Real Life Stories Gail's Story
Things came to a head on Mothers Day 2008, when my 19-year-old daughter, Tracy, wouldn’t reply when I spoke to her. (I later learned that she was answering me telepathically and couldn't understand why I wasn't hearing her.) Her behaviour had been uncharacteristically odd for the past several months — laughing inappropriately and the next minute in tears; for days walking on tip-toes, stretched up as if floating; staying very close to me like she did as a child... I thought my daughter was getting stoned, but she flatly denied any street drug use and agreed to go to the hospital for a drug test.
When the triage nurse asked her why she was at the hospital that day, Tracy replied that she had bipolar disorder. I looked at my daughter and the triage nurse incredulously. This was the first I'd ever heard of it. Tracy tested negative for drugs. And Tracy had diagnosed herself from a pamphlet she'd read the previous summer.
I stayed with her overnight in emergency because the hospital staff and I were afraid she would flee. In the morning a psychiatrist concluded Tracy was in a manic episode and committed her to hospital for 14 days.
After release from her first hospital stay she became acutely psychotic followed by soul crushing, deep, dark depression. There were many hospital stays. Eventually, St. Paul's hospital referred her to UBC Hospital long term stay and then to EPI. She was diagnosed with Bipolar Disorder I with psychotic features.
EPI took on her care with enthusiasm and optimism. She saw a clinician and psychiatrist weekly and sometimes 2 or 3 days a week if she was really struggling.
With the help of Tracy's team I was able to understand that she had had a "brain attack" and that it takes much time and effort to regain normal brain functions. She could not concentrate for long on anything and there were other symptoms, too. Repeated negative and self defeating thoughts. Reliving her bizarre actions when she had been manic and psychotic. Also because of her illness her brain had not had a chance to mature at the same pace as most people her age.
She remained acutely depressed. In the early days at EPI Tracy's eyes were vacant, face void of expression. As her caregiver at the time we spent much of our time together. She would continue to intimate her dark, disjointed and distorted thoughts to me and yet would be silent while in the presence of her psychiatrist and clinician at EPI. The EPI team would encourage me to attend her clinical sessions in order for me to prompt her to share her thoughts. Tracy was reluctant to share her thoughts with EPI staff. She knew that her thoughts were strange. Tracy did not know anyone else who had these kinds of thoughts, except for people on tv and in movies who were inherently labelled "crazy". She didn't know what the repercussions of sharing these thoughts would be. Her job was to get well. My job was to make notes, get her to therapy sessions and group sessions until she was well enough to travel by herself. I spent countless hours with and on the phone with EPI staff. Gradually, Tracy was willing to communicate by herself to the EPI team without my prompting and at the need lessened for me to be in sessions with her. She was taking baby steps toward wellness.
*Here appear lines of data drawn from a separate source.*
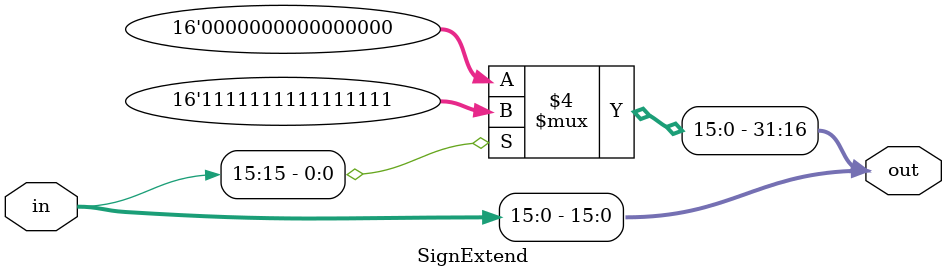
<source format=v>
module SignExtend
(
	input [15:0] in,
	output reg [31:0] out
);


always @ (*) begin

	out[15:0] = in[15:0];
	if (in[15] == 1'b1)
		out[31:16] = 16'b1111111111111111;
	else
		out[31:16] = 16'b0000000000000000;

end 

endmodule
</source>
EPI encouraged my daughter to continue to attend group therapy sessions with young people grappling with serious mental illnesses. Tracy attended a session and sometimes 2 sessions of some kind on most days.
Tracy is now in recovery, managing her symptoms, living in her own apartment, taking university courses, facilitating support groups, public speaking about mental illness, sober, going to AA meetings regularly, doing peer support work, going to the gym, yoga, biking, taking her medications, keeping daily journals and living a healthy lifestyle. With her commitment to attend ongoing therapies and an excellent mental health team she has gained insight to her illness and takes responsibility for her mental and physical health. Her illness is chronic and she will have symptoms flare up in the future. She now has many supports and strategies to deal with these episodes. She had the courage and strength to re-invent her life in order to live well with a mental illness.